My views political are fairly firmly rooted in liberalism/socialism but I currently consider myself frugal. I would prefer to be working for the government but I could definitely work in the private sector if it was something I truly enjoyed and had decent people for bosses and coworkers and that

Let me know if you have any advice, experiences to share, a good source of info, or a psych test implementing careers.

Thank you for your time,
canadianbacon


----------



## LostTheMarbles (Mar 4, 2012)

INTP and INFP are both very different types and would suit totally different careers, it might be worth deciding which type you fit better (On a function level, not a MBTI % level), the same with Introvert and Extrovert.

Do something you enjoy, something you're passionate about, you spend so much time in work, only you can know what you're going to enjoy doing, maybe try listing your priorities and seeing what meets them.


----------



## WinterFox (Sep 19, 2013)

Why not do journalism? I think you will make a good journalist. 

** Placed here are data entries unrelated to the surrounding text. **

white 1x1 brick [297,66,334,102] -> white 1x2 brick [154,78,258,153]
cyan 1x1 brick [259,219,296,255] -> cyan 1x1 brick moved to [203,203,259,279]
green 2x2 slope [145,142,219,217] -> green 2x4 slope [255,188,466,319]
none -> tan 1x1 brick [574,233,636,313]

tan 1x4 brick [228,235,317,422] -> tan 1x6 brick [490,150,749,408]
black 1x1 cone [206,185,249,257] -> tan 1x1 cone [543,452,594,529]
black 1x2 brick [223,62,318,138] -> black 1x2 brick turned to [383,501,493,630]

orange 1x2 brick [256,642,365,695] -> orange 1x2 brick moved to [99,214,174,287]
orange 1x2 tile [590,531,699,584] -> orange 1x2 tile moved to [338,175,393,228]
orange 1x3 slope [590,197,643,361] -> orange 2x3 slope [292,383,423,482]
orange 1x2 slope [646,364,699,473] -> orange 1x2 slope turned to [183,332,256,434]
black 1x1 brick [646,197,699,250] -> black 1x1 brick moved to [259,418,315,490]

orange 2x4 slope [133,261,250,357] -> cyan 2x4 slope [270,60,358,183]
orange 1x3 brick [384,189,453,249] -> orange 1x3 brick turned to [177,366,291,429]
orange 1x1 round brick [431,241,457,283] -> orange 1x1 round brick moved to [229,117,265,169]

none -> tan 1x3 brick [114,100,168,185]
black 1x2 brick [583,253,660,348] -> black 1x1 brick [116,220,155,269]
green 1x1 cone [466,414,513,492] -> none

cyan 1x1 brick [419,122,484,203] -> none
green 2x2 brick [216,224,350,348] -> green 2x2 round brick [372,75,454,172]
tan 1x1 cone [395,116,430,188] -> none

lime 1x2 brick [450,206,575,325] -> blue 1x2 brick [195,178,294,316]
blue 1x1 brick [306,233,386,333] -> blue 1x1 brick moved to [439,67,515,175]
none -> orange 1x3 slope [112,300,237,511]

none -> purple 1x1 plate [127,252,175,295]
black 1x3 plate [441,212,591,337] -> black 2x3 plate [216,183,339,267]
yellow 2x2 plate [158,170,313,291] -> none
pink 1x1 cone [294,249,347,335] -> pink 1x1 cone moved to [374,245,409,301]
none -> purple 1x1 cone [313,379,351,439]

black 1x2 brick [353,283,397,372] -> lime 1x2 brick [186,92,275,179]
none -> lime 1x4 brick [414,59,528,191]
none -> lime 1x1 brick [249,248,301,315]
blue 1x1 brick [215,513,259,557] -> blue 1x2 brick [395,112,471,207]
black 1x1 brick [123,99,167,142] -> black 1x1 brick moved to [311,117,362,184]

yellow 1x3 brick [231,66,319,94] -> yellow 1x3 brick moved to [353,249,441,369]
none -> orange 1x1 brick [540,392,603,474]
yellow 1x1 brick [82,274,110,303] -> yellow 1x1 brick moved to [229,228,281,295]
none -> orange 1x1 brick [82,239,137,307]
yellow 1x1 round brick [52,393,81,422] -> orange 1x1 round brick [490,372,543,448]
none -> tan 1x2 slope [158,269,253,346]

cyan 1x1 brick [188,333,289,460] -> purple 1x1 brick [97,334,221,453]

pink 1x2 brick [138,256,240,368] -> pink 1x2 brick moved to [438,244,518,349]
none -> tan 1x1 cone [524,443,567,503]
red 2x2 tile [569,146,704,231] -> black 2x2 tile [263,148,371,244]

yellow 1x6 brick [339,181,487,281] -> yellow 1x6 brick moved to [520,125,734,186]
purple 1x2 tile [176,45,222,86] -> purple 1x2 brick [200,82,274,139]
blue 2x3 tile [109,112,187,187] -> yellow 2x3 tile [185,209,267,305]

And I agree with the person above me, do something that you enjoy, always follow your heart, your heart will never lead you the wrong way. There are certain times when we need to follow our brain, but when it comes to important decisions such as career decisions and marriage decisions etc, we need to follow our heart in these decisions.


----------



## Blazy (Oct 30, 2010)

I got a lot of "experts" tell me that ESTP is suited for careers that are action-oriented and provide immediate results. Some of these examples are jobs like firefighter, paramedic, law enforcement, sales, marketing, some analyst positions, etc. I started out with Computer science for the pay and prospects, then I realized how much I find coding boring and switched to business and graduated with a B.A. Business Economics. Then I got an advice from a friend to apply for law enforcement. After 7 years I'm here enjoying my job receiving hate from people and almost meeting my death during every SWAT situation.  MBTI and career choices have a strong correlation, at least in my case.

I read that journalism is very stressful with very low pay. Just a heads up.


----------